Passage –

▼▼▼

This flexibility works just as well with any number of tuning parameters for the model. You can specify as many as parameters as you want, and even manually customize some of the parameters while the grid_* functions takes care of randomly sampling the others. For example, let’s say we wanted to run a random forest while tuning the parameters trees, min_n and mtry. Suppose that on top of that we wanted to manually limit the range of trees to be between 5 and 20, the min_n to be 20 (fixed) and allow the grid sampling to sample mtry randomly from ‘sensible’ values. We do that just as we’ve been manually updating the parameters values in plug_grid:

rf <-
  rand_forest(mode = "regression",
              trees = tune(),
              min_n = 20,
              mtry = tune()) %>%
  set_engine("randomForest")

tflow <-
  mtcars %>%
  tidyflow(seed = 57136) %>%
  plug_formula(mpg ~ .) %>%
  plug_split(initial_split) %>%
  plug_resample(vfold_cv) %>%
  plug_model(rf) %>%
  plug_grid(grid_regular, trees = trees(range = c(5, 20)), levels = 2)

▲▲▲

Saved entries
▼▼▼

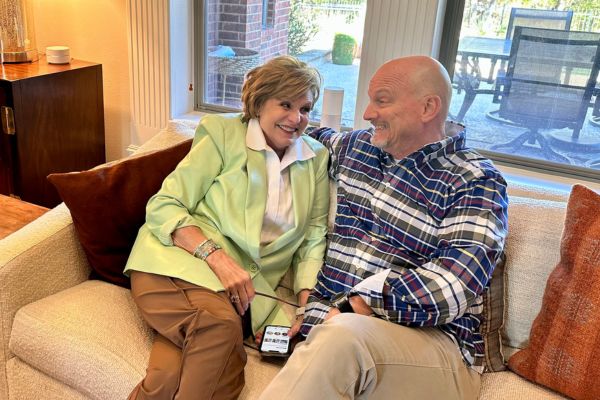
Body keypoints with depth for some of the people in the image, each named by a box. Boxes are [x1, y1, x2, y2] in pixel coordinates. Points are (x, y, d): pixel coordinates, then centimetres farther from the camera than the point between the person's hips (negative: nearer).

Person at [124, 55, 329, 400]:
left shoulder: (317, 159, 15)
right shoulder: (224, 134, 4)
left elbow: (315, 236, 13)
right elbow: (164, 205, -1)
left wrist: (306, 299, -5)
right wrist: (216, 256, -16)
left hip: (247, 288, 2)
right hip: (181, 261, -1)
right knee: (220, 324, -36)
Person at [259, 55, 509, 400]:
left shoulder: (476, 182, -3)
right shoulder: (356, 145, 15)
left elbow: (454, 283, -18)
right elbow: (314, 138, 40)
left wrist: (352, 308, -23)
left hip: (432, 343, -4)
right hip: (329, 321, 5)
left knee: (341, 337, -36)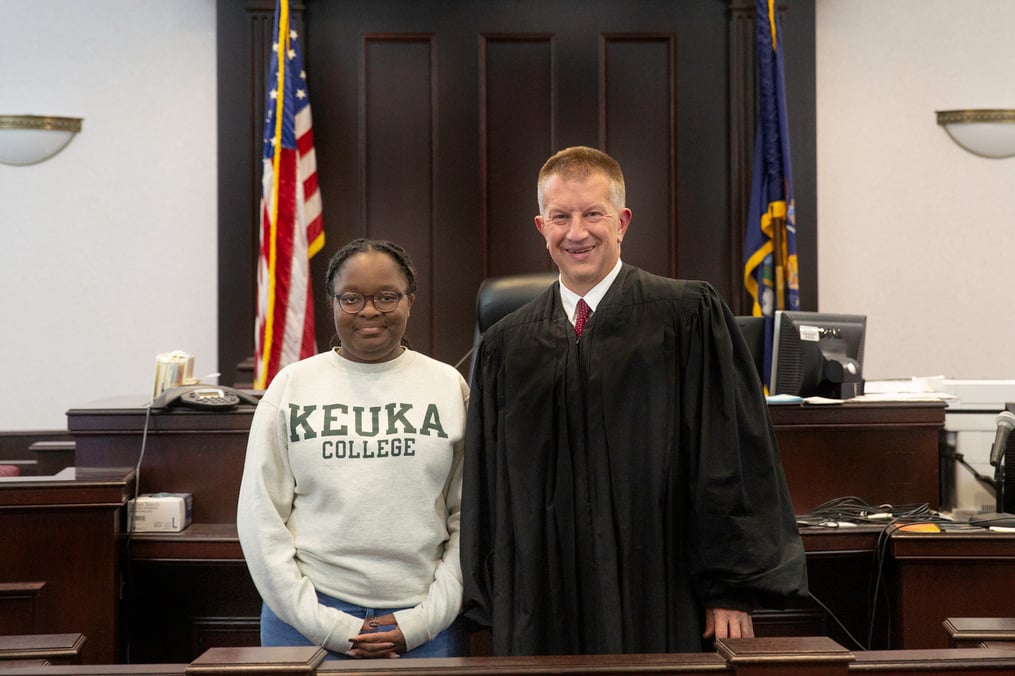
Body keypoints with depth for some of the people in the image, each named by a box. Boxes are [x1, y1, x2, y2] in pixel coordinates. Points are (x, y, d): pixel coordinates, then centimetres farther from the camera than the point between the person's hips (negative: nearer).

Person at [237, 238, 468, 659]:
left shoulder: (450, 386, 4)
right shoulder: (292, 386, 4)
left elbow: (470, 517, 3)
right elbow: (261, 518, 1)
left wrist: (426, 619, -6)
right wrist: (323, 624, -6)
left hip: (426, 626, 0)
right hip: (307, 623, 0)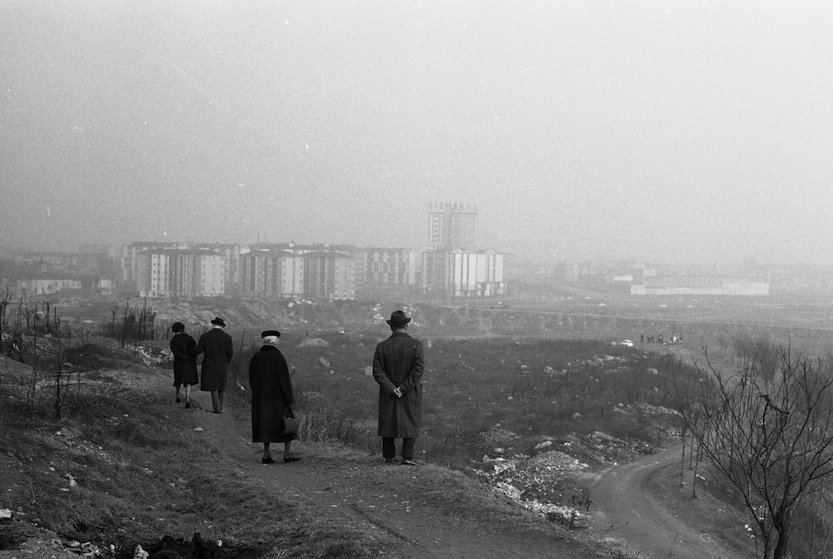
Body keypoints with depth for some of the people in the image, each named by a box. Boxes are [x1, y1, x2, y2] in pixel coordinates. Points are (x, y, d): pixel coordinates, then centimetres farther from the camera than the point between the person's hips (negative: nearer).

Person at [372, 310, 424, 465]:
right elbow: (418, 370, -18)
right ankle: (407, 457, -1)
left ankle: (388, 456, 19)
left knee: (388, 422, 14)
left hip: (388, 391, 2)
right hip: (410, 392, -2)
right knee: (410, 422, 6)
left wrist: (392, 389, -14)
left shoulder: (382, 346, -5)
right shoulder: (416, 345, -11)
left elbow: (377, 372, -10)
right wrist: (403, 389, -16)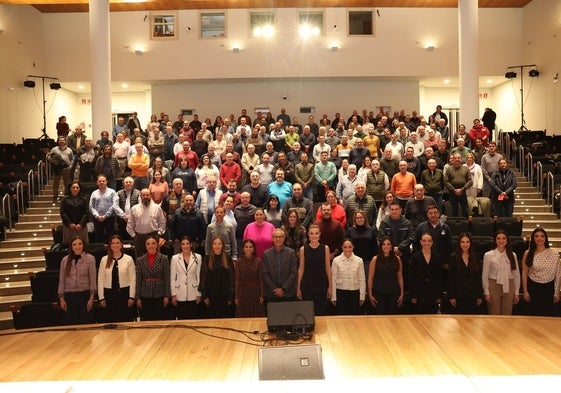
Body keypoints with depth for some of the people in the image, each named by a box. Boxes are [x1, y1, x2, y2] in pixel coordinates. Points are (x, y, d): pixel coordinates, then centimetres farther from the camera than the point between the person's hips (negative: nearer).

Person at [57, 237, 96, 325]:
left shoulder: (90, 258, -2)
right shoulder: (65, 260, 5)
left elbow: (92, 279, -2)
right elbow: (61, 280, 9)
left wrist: (91, 298, -6)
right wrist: (61, 298, 5)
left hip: (84, 295, -2)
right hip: (69, 296, 2)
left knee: (86, 323, 0)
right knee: (71, 324, 5)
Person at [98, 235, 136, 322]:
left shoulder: (128, 259, -3)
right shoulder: (104, 259, 4)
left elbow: (132, 279, -2)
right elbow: (100, 279, 5)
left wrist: (131, 297, -5)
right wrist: (101, 298, 2)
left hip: (124, 292, -2)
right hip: (109, 293, 2)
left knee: (125, 320, 3)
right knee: (111, 320, 7)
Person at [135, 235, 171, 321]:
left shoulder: (164, 259, -2)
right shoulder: (140, 260, 3)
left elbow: (167, 278, -1)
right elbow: (138, 280, 4)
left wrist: (167, 296, -5)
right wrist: (138, 298, 2)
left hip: (159, 295, -1)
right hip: (145, 296, 2)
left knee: (160, 320, 3)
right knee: (146, 320, 6)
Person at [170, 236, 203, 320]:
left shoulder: (198, 257, -1)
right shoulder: (175, 258, 0)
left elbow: (199, 276, 2)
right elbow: (172, 277, 2)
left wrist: (199, 294, 0)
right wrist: (173, 294, -1)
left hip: (193, 294, 0)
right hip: (180, 295, 0)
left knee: (194, 318, 3)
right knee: (181, 318, 6)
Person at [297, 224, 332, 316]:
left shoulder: (325, 248, 0)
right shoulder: (303, 249, -1)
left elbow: (328, 268, 3)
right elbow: (301, 269, 3)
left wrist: (330, 286, 2)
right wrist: (298, 288, 3)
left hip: (321, 285, 0)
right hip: (307, 286, 0)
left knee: (321, 313, 4)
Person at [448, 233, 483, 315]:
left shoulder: (475, 258, 8)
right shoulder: (454, 258, 0)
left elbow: (479, 278, 8)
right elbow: (450, 279, -2)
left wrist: (480, 296, 3)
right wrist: (451, 296, -7)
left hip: (473, 296, 2)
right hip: (458, 296, -2)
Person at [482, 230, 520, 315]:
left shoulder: (512, 255, 4)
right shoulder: (488, 255, -3)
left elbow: (516, 274, 8)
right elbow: (485, 275, -1)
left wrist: (516, 292, 7)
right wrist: (486, 292, -4)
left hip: (508, 288, 2)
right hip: (493, 287, -2)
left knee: (507, 315, 8)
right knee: (494, 316, 2)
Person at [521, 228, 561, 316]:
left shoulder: (553, 254, -3)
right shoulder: (528, 253, -4)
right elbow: (524, 273, 0)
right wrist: (525, 291, -2)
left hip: (548, 288, 0)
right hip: (533, 288, 0)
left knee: (548, 315, 7)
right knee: (534, 314, 8)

▲▲▲

Please pick up the tidyflow tuning passage after its last line of code and continue it.

res <- fit(tflow)
res %>% pull_tflow_fit_tuning() %>% autoplot()

plot of chunk grid_search_tuning5

If you want to extract the actual grid used behind the scenes, pull_tflow_grid returns exactly that, after the model has been fitted.

res %>% pull_tflow_grid()
#> # A tibble: 4 x 2
#>    mtry trees
#>   <int> <int>
#> 1     1     5
#> 2    10     5
#> 3     1    20
#> 4    10    20

Once you’ve tuned your model you want to choose the final model. complete_tflow takes care of finding by the best combination of values for you. When you provide the metric of interest, it searches for the combination of parameters with the lowest error for your metric:

final_mod <- res %>% complete_tflow(metric = "rmse")

# Otherwise, you can provide the values manually yourself
# best <- data.frame(trees = 10, min_n = 20, mtry = 5)
# final_mod <- res %>% complete_tflow(best_params = best)

final_mod
#> ══ Tidyflow [trained] ══════════════════════════════════════════════════════════
#> Data: 32 rows x 11 columns
#> Split: initial_split w/ default args
#> Formula: mpg ~ .
#> Resample: vfold_cv w/ default args
#> Grid: grid_regular w/ trees = ~trees(range = c(5, 20)), levels = ~2
#> Model:
#> Random Forest Model Specification (regression)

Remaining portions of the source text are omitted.